In my opinion, the literature review needs to be improved. The authors have not reviewed the current solutions used in science and practice. I don't want to quote names, but I recommend reviewing the Web of Science and Scopus database with a keyword such as: photogrametry; SLAM .

(especially from Europe, outside Germany).
I miss the reference to the earlier works of the authors of the manuscript I reviewed. You may want to consider expanding the literature review.

Please complete the:
- in DOI references (if available),
- in affiliation, the country of origin of the authors of this manuscript (Germany).

Author Response

Dear Reviewer,

Regarding the literature review, we were cautious to put too much emphasis in SLAM or photogrametry literature, since in our opinion, it is not central to the research of this work. SLAM is more a basis on which we work on to perform sensor fusion and cooperative localization. Furthermore, we use SLAM and C-SLAM as a motivation for our research to be done. Nevertheless, we added a book [1] into the literature review. Several related works, which in our opinion are closer to this publication in particular (cooperative localization, ultra-wideband and relative pose estimation), are listed in the literature review section.

DOI references and affiliation have been added/changed as requested.

Kind regards,

Francisco Molina Martel

Reviewer 2 Report

Overall, the paper is of high technical quality. The method is well explained, the experiments clearly defined and the results for the most part convincingly presented. The literature review seems to be comprehensive and the methods highlighted as benchmark seem appropriate.

However, there is one issue I feel the paper should address in more detail. It stands to reason that a solution specifically designed for 4DOF will outperform a more general 6DOF method on a 4DOF problem. However, to which extent is this advantage retained when the extra information used (the measurement of the gravity vector by the inertial device) is noisy? The real-world experiment seems to suggest that although the advantage is reduced (improvement factor reduced to 13 from 17) it is still very significant, but perhaps the question can be easily answered with more simulation results?

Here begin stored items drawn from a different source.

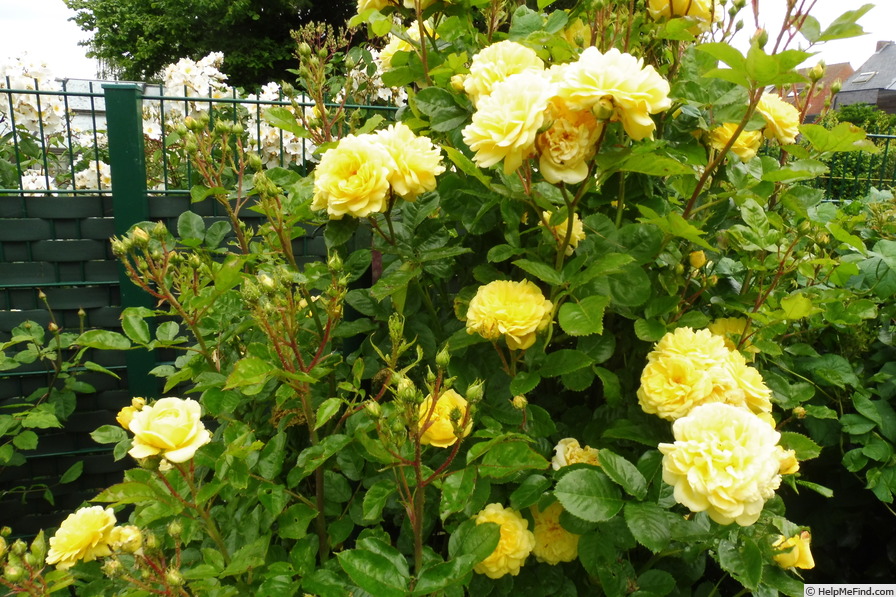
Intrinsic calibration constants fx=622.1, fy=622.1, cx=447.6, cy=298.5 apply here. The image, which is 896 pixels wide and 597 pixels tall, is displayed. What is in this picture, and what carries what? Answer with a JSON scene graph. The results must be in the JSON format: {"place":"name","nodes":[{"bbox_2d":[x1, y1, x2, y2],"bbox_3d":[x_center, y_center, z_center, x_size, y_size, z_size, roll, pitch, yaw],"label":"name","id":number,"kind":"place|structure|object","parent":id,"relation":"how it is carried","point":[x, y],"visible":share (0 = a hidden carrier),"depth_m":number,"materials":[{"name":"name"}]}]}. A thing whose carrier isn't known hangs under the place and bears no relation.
{"place":"outdoors","nodes":[
{"label":"outdoors","id":0,"kind":"place"},
{"bbox_2d":[58,78,164,136],"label":"building","id":1,"kind":"structure","parent":0,"point":[97,119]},
{"bbox_2d":[0,0,895,80],"label":"sky","id":2,"kind":"structure","parent":0,"point":[88,65],"materials":[{"name":"white"}]},
{"bbox_2d":[777,62,852,115],"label":"house","id":3,"kind":"structure","parent":0,"point":[839,67],"materials":[{"name":"red brick"}]},
{"bbox_2d":[831,40,895,115],"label":"house","id":4,"kind":"structure","parent":0,"point":[854,84],"materials":[{"name":"grey tile"}]},
{"bbox_2d":[851,71,876,84],"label":"skylight","id":5,"kind":"object","parent":4,"relation":"in","point":[867,77],"visible":0.81,"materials":[{"name":"grey"}]},
{"bbox_2d":[875,40,891,51],"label":"chimney","id":6,"kind":"object","parent":4,"relation":"on","point":[879,44],"visible":0.25,"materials":[{"name":"brick"}]},
{"label":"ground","id":7,"kind":"structure","parent":0},
{"bbox_2d":[0,299,125,492],"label":"rose bush","id":8,"kind":"object","parent":7,"relation":"on","point":[37,328],"visible":0.97,"depth_m":1.12,"materials":[{"name":"green plant"}]},
{"bbox_2d":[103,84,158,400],"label":"fence post","id":9,"kind":"object","parent":7,"relation":"on","point":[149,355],"visible":0.5,"depth_m":1.19,"materials":[{"name":"green metal"}]},
{"bbox_2d":[0,49,405,193],"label":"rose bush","id":10,"kind":"object","parent":7,"relation":"on","point":[288,152],"visible":0.3,"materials":[{"name":"plant"}]},
{"bbox_2d":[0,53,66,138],"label":"white rose","id":11,"kind":"object","parent":10,"relation":"attached to","point":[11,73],"visible":0.69,"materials":[{"name":"white plant"}]},
{"bbox_2d":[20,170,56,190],"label":"white rose","id":12,"kind":"object","parent":10,"relation":"attached to","point":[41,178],"visible":0.4,"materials":[{"name":"white plant"}]},
{"bbox_2d":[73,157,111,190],"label":"white rose","id":13,"kind":"object","parent":10,"relation":"attached to","point":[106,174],"visible":0.45,"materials":[{"name":"white plant"}]},
{"bbox_2d":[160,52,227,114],"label":"white rose","id":14,"kind":"object","parent":10,"relation":"attached to","point":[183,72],"visible":0.66,"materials":[{"name":"white plant"}]},
{"bbox_2d":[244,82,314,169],"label":"white rose","id":15,"kind":"object","parent":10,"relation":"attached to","point":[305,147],"visible":0.51,"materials":[{"name":"white plant"}]},
{"bbox_2d":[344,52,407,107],"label":"white rose","id":16,"kind":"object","parent":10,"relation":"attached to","point":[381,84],"visible":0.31,"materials":[{"name":"white plant"}]},
{"bbox_2d":[0,81,407,535],"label":"fence","id":17,"kind":"object","parent":7,"relation":"on","point":[9,91],"visible":0.54,"depth_m":1.24,"materials":[{"name":"green metal"}]},
{"bbox_2d":[66,0,360,88],"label":"tree","id":18,"kind":"object","parent":7,"relation":"on","point":[160,68],"visible":0.6,"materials":[{"name":"green plant"}]},
{"bbox_2d":[17,0,891,594],"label":"rose bush","id":19,"kind":"object","parent":7,"relation":"on","point":[758,550],"visible":0.91,"depth_m":0.66,"materials":[{"name":"green plant"}]},
{"bbox_2d":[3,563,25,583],"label":"rose bud","id":20,"kind":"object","parent":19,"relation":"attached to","point":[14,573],"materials":[{"name":"green plant"}]},
{"bbox_2d":[45,505,120,569],"bbox_3d":[-0.394,0.260,0.677,0.070,0.064,0.061,-2,12,-12],"label":"rose","id":21,"kind":"object","parent":19,"relation":"attached to","point":[83,533],"visible":0.9,"depth_m":0.67,"materials":[{"name":"yellow plant"}]},
{"bbox_2d":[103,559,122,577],"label":"rose bud","id":22,"kind":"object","parent":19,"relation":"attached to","point":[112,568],"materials":[{"name":"green plant"}]},
{"bbox_2d":[109,524,143,553],"bbox_3d":[-0.345,0.256,0.660,0.040,0.031,0.039,-2,12,-12],"label":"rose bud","id":23,"kind":"object","parent":19,"relation":"attached to","point":[127,529],"visible":0.75,"depth_m":0.66,"materials":[{"name":"yellow plant"}]},
{"bbox_2d":[117,397,147,429],"bbox_3d":[-0.366,0.137,0.733,0.045,0.039,0.045,2,12,6],"label":"rose","id":24,"kind":"object","parent":19,"relation":"attached to","point":[125,420],"visible":0.39,"depth_m":0.73,"materials":[{"name":"plant"}]},
{"bbox_2d":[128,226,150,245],"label":"rose bud","id":25,"kind":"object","parent":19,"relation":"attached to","point":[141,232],"visible":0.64,"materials":[{"name":"green plant"}]},
{"bbox_2d":[126,395,210,463],"bbox_3d":[-0.291,0.139,0.652,0.082,0.067,0.063,-2,12,-12],"label":"rose","id":26,"kind":"object","parent":19,"relation":"attached to","point":[146,413],"visible":0.94,"depth_m":0.64,"materials":[{"name":"yellow plant"}]},
{"bbox_2d":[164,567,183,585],"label":"rose bud","id":27,"kind":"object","parent":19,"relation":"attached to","point":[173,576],"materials":[{"name":"green plant"}]},
{"bbox_2d":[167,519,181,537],"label":"rose bud","id":28,"kind":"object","parent":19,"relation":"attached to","point":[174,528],"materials":[{"name":"green plant"}]},
{"bbox_2d":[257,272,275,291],"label":"rose bud","id":29,"kind":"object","parent":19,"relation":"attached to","point":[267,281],"visible":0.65,"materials":[{"name":"yellow plant"}]},
{"bbox_2d":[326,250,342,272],"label":"rose bud","id":30,"kind":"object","parent":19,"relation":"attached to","point":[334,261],"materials":[{"name":"green plant"}]},
{"bbox_2d":[310,135,392,219],"bbox_3d":[-0.105,-0.130,0.683,0.091,0.092,0.082,-2,12,-12],"label":"rose","id":31,"kind":"object","parent":19,"relation":"attached to","point":[353,180],"visible":0.92,"depth_m":0.67,"materials":[{"name":"plant"}]},
{"bbox_2d":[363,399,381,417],"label":"rose bud","id":32,"kind":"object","parent":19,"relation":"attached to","point":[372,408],"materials":[{"name":"green plant"}]},
{"bbox_2d":[356,0,398,13],"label":"rose","id":33,"kind":"object","parent":19,"relation":"attached to","point":[369,0],"visible":0.58,"depth_m":0.91,"materials":[{"name":"yellow plant"}]},
{"bbox_2d":[376,19,434,71],"bbox_3d":[-0.064,-0.395,0.993,0.092,0.105,0.095,-2,12,-12],"label":"rose","id":34,"kind":"object","parent":19,"relation":"attached to","point":[388,49],"visible":0.28,"depth_m":0.99,"materials":[{"name":"yellow plant"}]},
{"bbox_2d":[368,124,443,199],"bbox_3d":[-0.053,-0.149,0.697,0.092,0.090,0.089,-2,12,-12],"label":"rose","id":35,"kind":"object","parent":19,"relation":"attached to","point":[421,176],"visible":0.72,"depth_m":0.68,"materials":[{"name":"plant"}]},
{"bbox_2d":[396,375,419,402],"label":"rose bud","id":36,"kind":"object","parent":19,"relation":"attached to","point":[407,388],"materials":[{"name":"green plant"}]},
{"bbox_2d":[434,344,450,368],"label":"rose bud","id":37,"kind":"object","parent":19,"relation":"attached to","point":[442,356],"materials":[{"name":"green plant"}]},
{"bbox_2d":[419,388,472,447],"bbox_3d":[-0.005,0.122,0.632,0.062,0.057,0.058,-2,12,-12],"label":"rose","id":38,"kind":"object","parent":19,"relation":"attached to","point":[440,399],"visible":0.66,"depth_m":0.62,"materials":[{"name":"yellow plant"}]},
{"bbox_2d":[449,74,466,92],"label":"rose bud","id":39,"kind":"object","parent":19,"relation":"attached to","point":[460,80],"visible":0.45,"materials":[{"name":"yellow plant"}]},
{"bbox_2d":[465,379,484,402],"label":"rose bud","id":40,"kind":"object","parent":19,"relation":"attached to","point":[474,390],"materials":[{"name":"green plant"}]},
{"bbox_2d":[471,501,534,578],"bbox_3d":[0.050,0.242,0.618,0.067,0.077,0.064,-2,12,-12],"label":"rose","id":41,"kind":"object","parent":19,"relation":"attached to","point":[514,556],"visible":0.68,"depth_m":0.61,"materials":[{"name":"yellow plant"}]},
{"bbox_2d":[463,40,545,101],"bbox_3d":[0.064,-0.246,0.704,0.090,0.089,0.079,-2,12,-12],"label":"rose","id":42,"kind":"object","parent":19,"relation":"attached to","point":[500,72],"visible":0.52,"depth_m":0.69,"materials":[{"name":"plant"}]},
{"bbox_2d":[464,278,552,349],"bbox_3d":[0.063,0.018,0.657,0.094,0.076,0.074,-2,12,-12],"label":"rose","id":43,"kind":"object","parent":19,"relation":"attached to","point":[532,329],"visible":0.96,"depth_m":0.64,"materials":[{"name":"yellow plant"}]},
{"bbox_2d":[464,69,555,171],"bbox_3d":[0.066,-0.179,0.636,0.092,0.104,0.091,-2,12,-12],"label":"rose","id":44,"kind":"object","parent":19,"relation":"attached to","point":[500,119],"visible":0.94,"depth_m":0.62,"materials":[{"name":"yellow plant"}]},
{"bbox_2d":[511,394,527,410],"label":"rose bud","id":45,"kind":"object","parent":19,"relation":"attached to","point":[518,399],"visible":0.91,"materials":[{"name":"yellow plant"}]},
{"bbox_2d":[528,501,580,563],"bbox_3d":[0.116,0.261,0.689,0.067,0.075,0.069,-2,12,-12],"label":"rose","id":46,"kind":"object","parent":19,"relation":"attached to","point":[560,542],"visible":0.59,"depth_m":0.68,"materials":[{"name":"yellow plant"}]},
{"bbox_2d":[543,211,584,254],"bbox_3d":[0.139,-0.081,0.764,0.051,0.062,0.062,-2,12,-12],"label":"rose","id":47,"kind":"object","parent":19,"relation":"attached to","point":[575,235],"visible":0.48,"depth_m":0.75,"materials":[{"name":"plant"}]},
{"bbox_2d":[535,102,601,183],"bbox_3d":[0.121,-0.163,0.652,0.080,0.087,0.078,-2,12,-12],"label":"rose","id":48,"kind":"object","parent":19,"relation":"attached to","point":[574,155],"visible":0.76,"depth_m":0.63,"materials":[{"name":"yellow plant"}]},
{"bbox_2d":[551,438,599,469],"bbox_3d":[0.150,0.187,0.698,0.071,0.061,0.060,-2,12,-12],"label":"rose","id":49,"kind":"object","parent":19,"relation":"attached to","point":[577,449],"visible":0.38,"depth_m":0.69,"materials":[{"name":"plant"}]},
{"bbox_2d":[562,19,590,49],"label":"rose","id":50,"kind":"object","parent":19,"relation":"attached to","point":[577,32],"visible":0.29,"depth_m":0.85,"materials":[{"name":"yellow plant"}]},
{"bbox_2d":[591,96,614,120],"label":"rose bud","id":51,"kind":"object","parent":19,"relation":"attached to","point":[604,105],"visible":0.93,"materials":[{"name":"green plant"}]},
{"bbox_2d":[550,46,669,139],"bbox_3d":[0.160,-0.204,0.622,0.118,0.095,0.083,-2,12,-12],"label":"rose","id":52,"kind":"object","parent":19,"relation":"attached to","point":[639,93],"visible":0.88,"depth_m":0.61,"materials":[{"name":"plant"}]},
{"bbox_2d":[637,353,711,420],"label":"rose","id":53,"kind":"object","parent":19,"relation":"attached to","point":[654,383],"visible":0.91,"depth_m":0.63,"materials":[{"name":"yellow plant"}]},
{"bbox_2d":[646,0,720,26],"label":"rose","id":54,"kind":"object","parent":19,"relation":"attached to","point":[689,14],"visible":0.67,"depth_m":0.82,"materials":[{"name":"yellow plant"}]},
{"bbox_2d":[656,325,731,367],"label":"rose","id":55,"kind":"object","parent":19,"relation":"attached to","point":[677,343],"visible":0.55,"depth_m":0.66,"materials":[{"name":"plant"}]},
{"bbox_2d":[688,250,706,268],"bbox_3d":[0.306,-0.049,0.768,0.025,0.025,0.024,-2,12,-12],"label":"rose bud","id":56,"kind":"object","parent":19,"relation":"attached to","point":[693,258],"visible":0.93,"depth_m":0.76,"materials":[{"name":"yellow plant"}]},
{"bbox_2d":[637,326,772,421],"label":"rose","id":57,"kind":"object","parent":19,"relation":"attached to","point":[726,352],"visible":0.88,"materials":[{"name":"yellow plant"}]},
{"bbox_2d":[657,401,784,526],"bbox_3d":[0.250,0.151,0.575,0.106,0.110,0.091,-2,12,-12],"label":"rose","id":58,"kind":"object","parent":19,"relation":"attached to","point":[739,448],"visible":0.97,"depth_m":0.56,"materials":[{"name":"plant"}]},
{"bbox_2d":[709,317,753,348],"bbox_3d":[0.369,0.055,0.808,0.073,0.064,0.062,-2,12,-12],"label":"rose","id":59,"kind":"object","parent":19,"relation":"attached to","point":[723,321],"visible":0.31,"depth_m":0.80,"materials":[{"name":"yellow plant"}]},
{"bbox_2d":[709,122,762,160],"bbox_3d":[0.387,-0.212,0.838,0.072,0.066,0.063,-2,12,-12],"label":"rose","id":60,"kind":"object","parent":19,"relation":"attached to","point":[747,152],"visible":0.53,"depth_m":0.83,"materials":[{"name":"yellow plant"}]},
{"bbox_2d":[720,353,771,417],"bbox_3d":[0.306,0.096,0.665,0.072,0.078,0.077,-2,12,-12],"label":"rose","id":61,"kind":"object","parent":19,"relation":"attached to","point":[753,380],"visible":0.41,"depth_m":0.65,"materials":[{"name":"plant"}]},
{"bbox_2d":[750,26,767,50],"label":"rose bud","id":62,"kind":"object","parent":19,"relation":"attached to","point":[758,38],"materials":[{"name":"green plant"}]},
{"bbox_2d":[756,92,801,144],"bbox_3d":[0.458,-0.251,0.880,0.079,0.078,0.076,-2,12,-12],"label":"rose","id":63,"kind":"object","parent":19,"relation":"attached to","point":[779,127],"visible":0.62,"depth_m":0.86,"materials":[{"name":"plant"}]},
{"bbox_2d":[777,447,799,474],"bbox_3d":[0.341,0.167,0.657,0.055,0.040,0.056,-2,12,-12],"label":"rose","id":64,"kind":"object","parent":19,"relation":"attached to","point":[791,463],"visible":0.24,"depth_m":0.65,"materials":[{"name":"plant"}]},
{"bbox_2d":[771,531,813,570],"bbox_3d":[0.367,0.269,0.667,0.047,0.041,0.046,3,12,12],"label":"rose","id":65,"kind":"object","parent":19,"relation":"attached to","point":[810,559],"visible":0.71,"depth_m":0.66,"materials":[{"name":"yellow plant"}]},
{"bbox_2d":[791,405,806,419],"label":"rose bud","id":66,"kind":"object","parent":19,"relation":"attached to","point":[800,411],"visible":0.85,"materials":[{"name":"yellow plant"}]},
{"bbox_2d":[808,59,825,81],"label":"rose bud","id":67,"kind":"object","parent":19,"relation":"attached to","point":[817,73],"visible":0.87,"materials":[{"name":"green plant"}]},
{"bbox_2d":[759,130,895,201],"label":"metal fence","id":68,"kind":"object","parent":7,"relation":"on","point":[888,136],"visible":0.2,"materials":[{"name":"green metal"}]},
{"bbox_2d":[770,185,895,524],"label":"shrub","id":69,"kind":"object","parent":7,"relation":"on","point":[884,390],"visible":0.67,"depth_m":1.06,"materials":[{"name":"green plant"}]},
{"bbox_2d":[816,105,895,195],"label":"hedge","id":70,"kind":"object","parent":7,"relation":"on","point":[853,174],"visible":0.27,"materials":[{"name":"green plant"}]}
]}

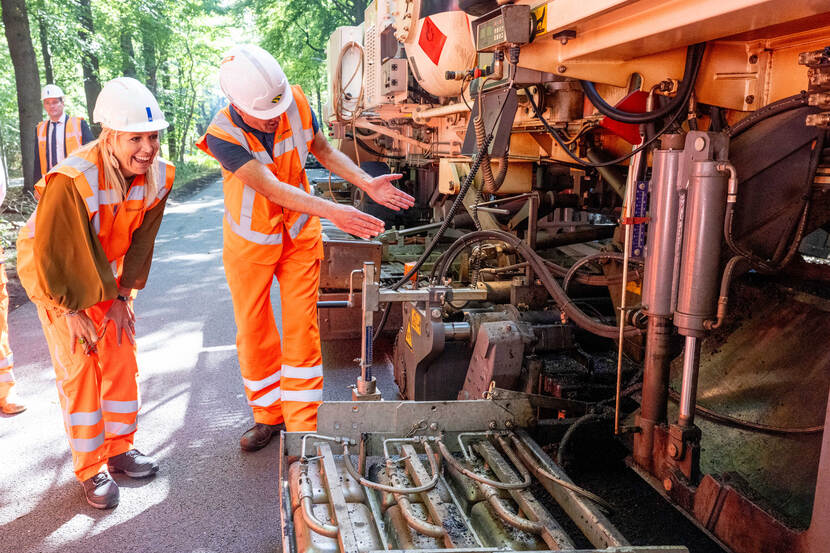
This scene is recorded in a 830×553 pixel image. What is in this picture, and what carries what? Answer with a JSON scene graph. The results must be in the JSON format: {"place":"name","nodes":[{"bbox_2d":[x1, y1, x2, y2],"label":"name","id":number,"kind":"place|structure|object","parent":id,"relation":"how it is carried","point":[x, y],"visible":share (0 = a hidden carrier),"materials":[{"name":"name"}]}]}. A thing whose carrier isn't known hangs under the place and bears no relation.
{"place":"outdoors","nodes":[
{"label":"outdoors","id":0,"kind":"place"},
{"bbox_2d":[0,160,223,309],"label":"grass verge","id":1,"kind":"structure","parent":0,"point":[18,215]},
{"bbox_2d":[0,0,42,194],"label":"tree","id":2,"kind":"object","parent":1,"relation":"on","point":[20,54],"visible":0.93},
{"bbox_2d":[34,4,55,86],"label":"tree","id":3,"kind":"object","parent":1,"relation":"on","point":[46,66],"visible":0.51,"materials":[{"name":"plant"}]},
{"bbox_2d":[31,83,93,189],"label":"man","id":4,"kind":"object","parent":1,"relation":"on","point":[51,103],"visible":0.52},
{"bbox_2d":[76,0,100,126],"label":"tree","id":5,"kind":"object","parent":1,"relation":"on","point":[86,76],"visible":0.59,"materials":[{"name":"green plant"}]},
{"bbox_2d":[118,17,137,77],"label":"tree","id":6,"kind":"object","parent":1,"relation":"on","point":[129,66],"visible":0.35,"materials":[{"name":"green plant"}]},
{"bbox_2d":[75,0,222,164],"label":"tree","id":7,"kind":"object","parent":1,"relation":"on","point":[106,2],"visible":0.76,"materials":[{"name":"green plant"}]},
{"bbox_2d":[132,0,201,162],"label":"tree","id":8,"kind":"object","parent":1,"relation":"on","point":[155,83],"visible":0.74,"materials":[{"name":"green plant"}]},
{"bbox_2d":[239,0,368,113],"label":"tree","id":9,"kind":"object","parent":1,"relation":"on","point":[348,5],"visible":0.44,"materials":[{"name":"green plant"}]},
{"bbox_2d":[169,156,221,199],"label":"grass verge","id":10,"kind":"structure","parent":0,"point":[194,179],"materials":[{"name":"green plant"}]},
{"bbox_2d":[0,176,725,552],"label":"road","id":11,"kind":"structure","parent":0,"point":[146,518],"materials":[{"name":"grey asphalt"}]},
{"bbox_2d":[0,155,25,413],"label":"person","id":12,"kind":"object","parent":11,"relation":"on","point":[2,320],"visible":0.98},
{"bbox_2d":[16,76,178,510],"label":"woman","id":13,"kind":"object","parent":11,"relation":"on","point":[116,163],"visible":0.97},
{"bbox_2d":[193,43,414,453],"label":"man","id":14,"kind":"object","parent":11,"relation":"on","point":[275,189],"visible":0.96},
{"bbox_2d":[316,231,384,339],"label":"metal box","id":15,"kind":"object","parent":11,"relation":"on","point":[377,245],"visible":0.53,"materials":[{"name":"metal"}]},
{"bbox_2d":[276,397,688,552],"label":"heating unit","id":16,"kind":"object","parent":11,"relation":"on","point":[288,545],"visible":0.86,"materials":[{"name":"metal"}]},
{"bbox_2d":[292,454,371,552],"label":"metal pipe","id":17,"kind":"object","parent":16,"relation":"in","point":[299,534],"visible":0.7,"materials":[{"name":"metal"}]},
{"bbox_2d":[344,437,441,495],"label":"hose","id":18,"kind":"object","parent":16,"relation":"in","point":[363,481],"visible":0.94,"materials":[{"name":"metal"}]},
{"bbox_2d":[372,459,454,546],"label":"metal pipe","id":19,"kind":"object","parent":16,"relation":"in","point":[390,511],"visible":0.84,"materials":[{"name":"metal"}]},
{"bbox_2d":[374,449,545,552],"label":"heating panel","id":20,"kind":"object","parent":16,"relation":"in","point":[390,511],"visible":0.72,"materials":[{"name":"metal"}]},
{"bbox_2d":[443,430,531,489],"label":"hose","id":21,"kind":"object","parent":16,"relation":"in","point":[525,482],"visible":0.89,"materials":[{"name":"silver metal"}]},
{"bbox_2d":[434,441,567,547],"label":"heating panel","id":22,"kind":"object","parent":16,"relation":"in","point":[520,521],"visible":0.8,"materials":[{"name":"metal"}]},
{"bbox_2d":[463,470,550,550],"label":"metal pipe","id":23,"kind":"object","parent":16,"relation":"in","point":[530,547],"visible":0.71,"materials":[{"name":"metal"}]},
{"bbox_2d":[321,0,829,552],"label":"machine","id":24,"kind":"object","parent":11,"relation":"on","point":[570,54],"visible":0.74,"materials":[{"name":"orange metal"}]},
{"bbox_2d":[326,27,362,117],"label":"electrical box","id":25,"kind":"object","parent":24,"relation":"attached to","point":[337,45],"visible":0.51,"materials":[{"name":"white"}]},
{"bbox_2d":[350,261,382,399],"label":"metal post","id":26,"kind":"object","parent":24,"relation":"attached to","point":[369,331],"visible":0.87,"materials":[{"name":"metal"}]},
{"bbox_2d":[380,58,407,98],"label":"control box","id":27,"kind":"object","parent":24,"relation":"attached to","point":[397,65],"visible":0.97,"materials":[{"name":"grey metal"}]},
{"bbox_2d":[332,258,489,399],"label":"machine part","id":28,"kind":"object","parent":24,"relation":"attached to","point":[376,300],"visible":0.75,"materials":[{"name":"metal"}]},
{"bbox_2d":[405,308,422,348],"label":"warning sticker","id":29,"kind":"object","parent":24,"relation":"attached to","point":[408,340],"visible":0.94,"materials":[{"name":"yellow plastic"}]},
{"bbox_2d":[418,18,446,63],"label":"red sticker","id":30,"kind":"object","parent":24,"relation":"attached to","point":[432,34],"visible":0.97,"materials":[{"name":"red plastic"}]},
{"bbox_2d":[404,2,474,96],"label":"tank","id":31,"kind":"object","parent":24,"relation":"attached to","point":[453,39],"visible":0.51,"materials":[{"name":"white metal"}]},
{"bbox_2d":[391,118,489,291],"label":"coiled cable","id":32,"kind":"object","parent":24,"relation":"attached to","point":[442,231],"visible":0.88,"materials":[{"name":"black plastic"}]},
{"bbox_2d":[471,94,508,194],"label":"coiled cable","id":33,"kind":"object","parent":24,"relation":"hanging from","point":[484,170],"visible":0.87,"materials":[{"name":"black plastic"}]},
{"bbox_2d":[472,4,530,51],"label":"control panel","id":34,"kind":"object","parent":24,"relation":"attached to","point":[489,42],"visible":0.97,"materials":[{"name":"grey metal"}]},
{"bbox_2d":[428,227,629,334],"label":"hydraulic hose","id":35,"kind":"object","parent":24,"relation":"attached to","point":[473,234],"visible":0.81,"materials":[{"name":"black rubber"}]},
{"bbox_2d":[530,3,547,37],"label":"warning sticker","id":36,"kind":"object","parent":24,"relation":"attached to","point":[536,13],"visible":0.51,"materials":[{"name":"yellow plastic"}]},
{"bbox_2d":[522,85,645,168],"label":"black cable","id":37,"kind":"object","parent":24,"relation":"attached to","point":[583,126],"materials":[{"name":"black rubber"}]},
{"bbox_2d":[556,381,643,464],"label":"hose","id":38,"kind":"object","parent":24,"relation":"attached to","point":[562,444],"visible":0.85,"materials":[{"name":"black rubber"}]},
{"bbox_2d":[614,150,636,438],"label":"metal rod","id":39,"kind":"object","parent":24,"relation":"attached to","point":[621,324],"visible":0.9,"materials":[{"name":"metal"}]},
{"bbox_2d":[602,89,649,143],"label":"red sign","id":40,"kind":"object","parent":24,"relation":"attached to","point":[629,102],"visible":0.48,"materials":[{"name":"red"}]},
{"bbox_2d":[629,180,648,257],"label":"scale","id":41,"kind":"object","parent":24,"relation":"attached to","point":[640,189],"visible":0.66,"materials":[{"name":"blue metal"}]},
{"bbox_2d":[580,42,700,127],"label":"black hose","id":42,"kind":"object","parent":24,"relation":"attached to","point":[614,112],"visible":0.67,"materials":[{"name":"black rubber"}]},
{"bbox_2d":[634,132,732,476],"label":"hydraulic cylinder","id":43,"kind":"object","parent":24,"relation":"attached to","point":[661,155],"visible":0.89,"materials":[{"name":"metal"}]},
{"bbox_2d":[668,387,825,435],"label":"hose","id":44,"kind":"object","parent":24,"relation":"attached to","point":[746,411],"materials":[{"name":"black rubber"}]},
{"bbox_2d":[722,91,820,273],"label":"hose","id":45,"kind":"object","parent":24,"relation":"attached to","point":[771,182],"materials":[{"name":"black rubber"}]}
]}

I think the case where the normal of the local motion plane of the robot/vehicle is known only approximately (i.e. horizontal) is very common in robots and automotive applications alike and this unanswered research question is therefore relevant. 

A similar remark concerns the general assumption that the local poses obtained from single-device SLAM are precise. Is it representative to model only distance measurement noise, and not noise on the self-estimated pose of each device? Measurement noise induced by low-grade IMU may play a larger role than UWB distance measurement noise.

Author Response

Dear Reviewer,

Thank you very much for your valuable suggestions. As you proposed, we performed a new simulation with noisy gravitation vector measurement, in order to compare the 4-DOF performance decrease with increasing tilt error against the full relative pose estimation. To present this result, a new subsection has been written.

Your question regarding the assumption that the poses are precise is good and at the same time not a trivial one. In the related works of relative pose estimation [18, 19], the same assumption has been done for the linear solution. There, a weighted least squares refinement is proposed in order to compensate for the drift effect on the solution. Modeling IMU drift error is rather straightforward. In the context of SLAM, it is rather complicated, since position uncertainty can change over time (e.g. due to loop closures). Working with Covariance Matrices could be a possibility, if available.

Trying to reduce the position uncertainty with relative range measurements is also a valid research direction, but suffers from difficulties, specially if no anchors are used, since a relative pose is calculated from rather noisy one-dimensional measurements, while SLAM localization is very accurate (at least at small & medium scales).

Nevertheless, we also added a 3D relative pose simulation as a function of drift in position.